Hundreds more were treated for severe burns, fractures and shrapnel wounds.
The IDF said it was targeting two senior Hamas officials in the attack, which happened hours after Hamas fighters in south-eastern Rafah launched rockets towards the Israeli city of Tel Aviv for the first time in months.
Israeli Prime Minister Benjamin Netanyahu said a “tragic incident” had occurred “despite our immense efforts to avoid harming non-combatants” and promised a thorough investigation.
IDF chief spokesman Rear Admiral Daniel Hagari said on Tuesday that the strike had targeted a structure used by the Hamas commanders which was away from any tents, using “two munitions with small warheads”.
“Following this strike, a large fire ignited for reasons that are still being investigated. Our munitions alone could not have ignited a fire of this size,” he said.
Rear Adm Hagari added that investigators were looking into the possibility that the fire was caused by the explosion of weapons or ammunition stored in a nearby structure, and played what he said was an intercepted telephone conversation between two Gazans suggesting that. The audio recording could not immediately be verified.

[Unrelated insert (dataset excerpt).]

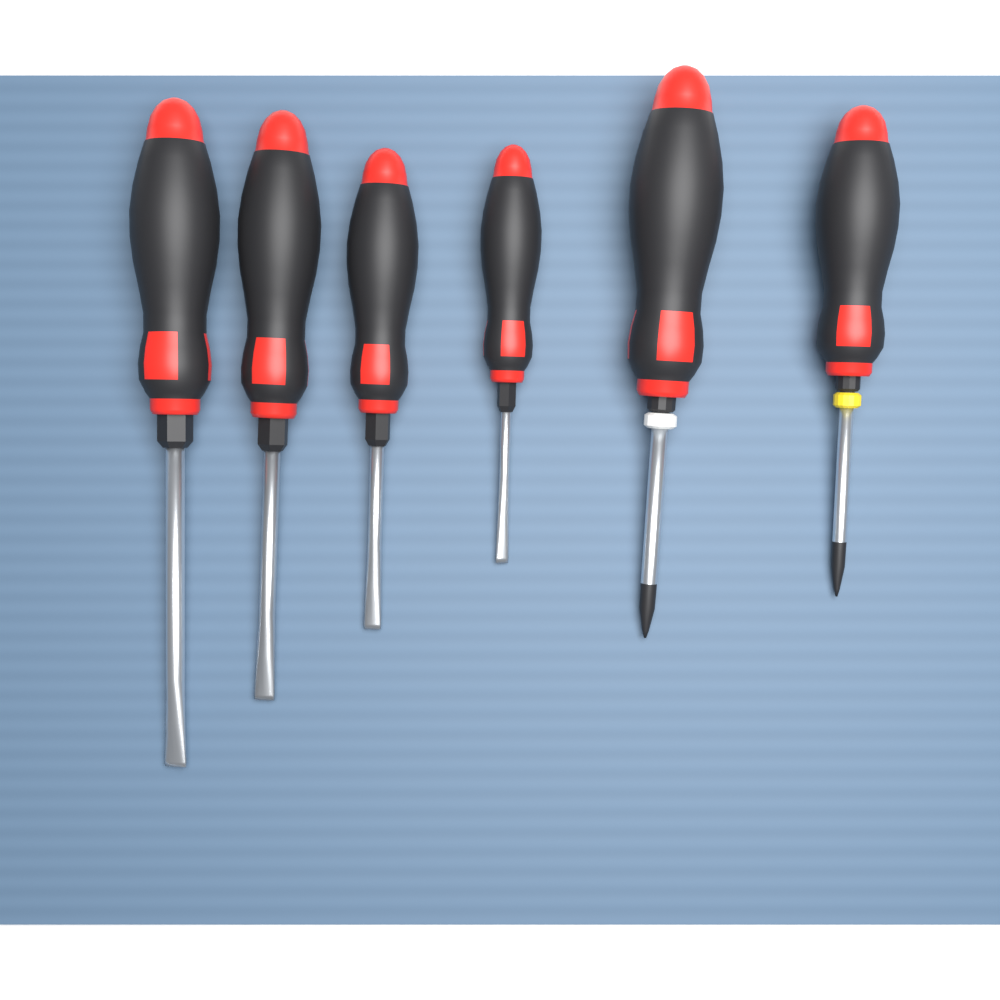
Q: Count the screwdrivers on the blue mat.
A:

Sam Rose of the UN agency for Palestinian refugees, Unrwa, told the BBC from western Rafah that the killing of so many civilians could not be dismissed as an accident.
“Gaza was already one of the most overcrowded places on the planet. It is absolutely impossible to prosecute a military campaign involving large-scale munitions, strikes from the sky, the sea, the tanks, without exacting large-scale civilian casualties,” he said.

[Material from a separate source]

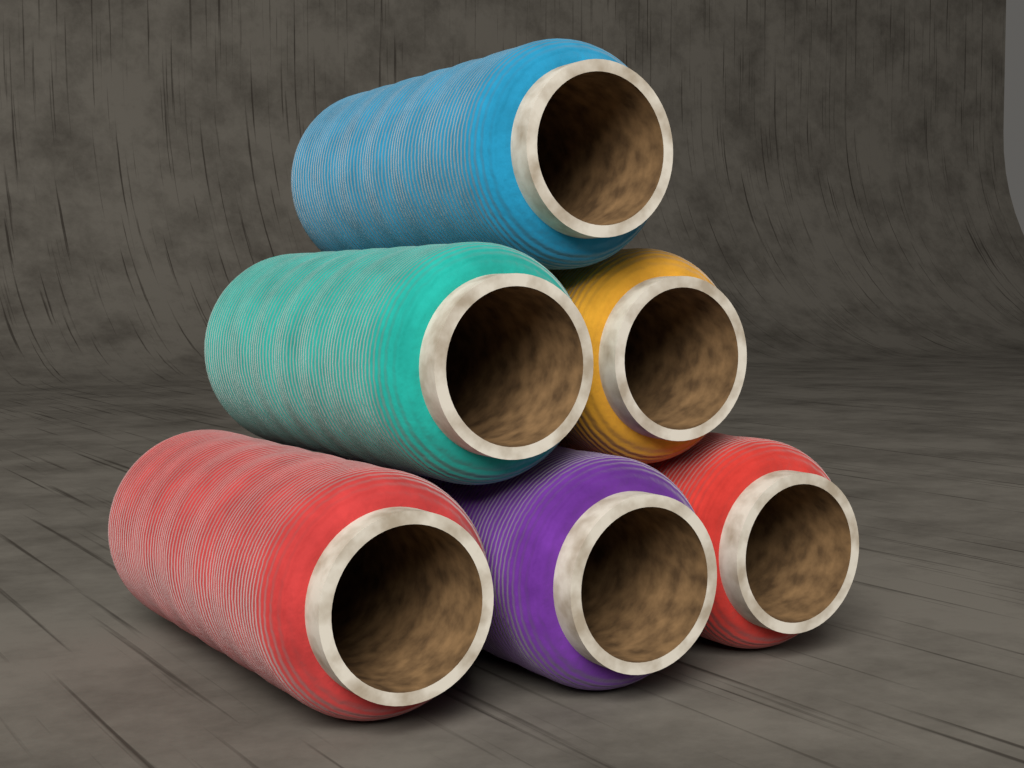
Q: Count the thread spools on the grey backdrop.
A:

“It seems like we are plumbing new depths of horror, bloodshed and brutality with every single day. And if this isn’t a wake-up call, then it’s hard to see what will be.”
Last week, the International Court of Justice (ICJ) ordered Israel to “immediately halt its military offensive, and any other action in the Rafah Governorate, which may inflict on the Palestinian group in Gaza conditions of life that could bring about its physical destruction in whole or in part”.
Israel launched a military campaign in Gaza to destroy Hamas in response to the group's cross-border attack on southern Israel on 7 October, during which about 1,200 people were killed and 252 others were taken hostage.
At least 36,090 people have been killed in Gaza since then, according to the Hamas-run health ministry.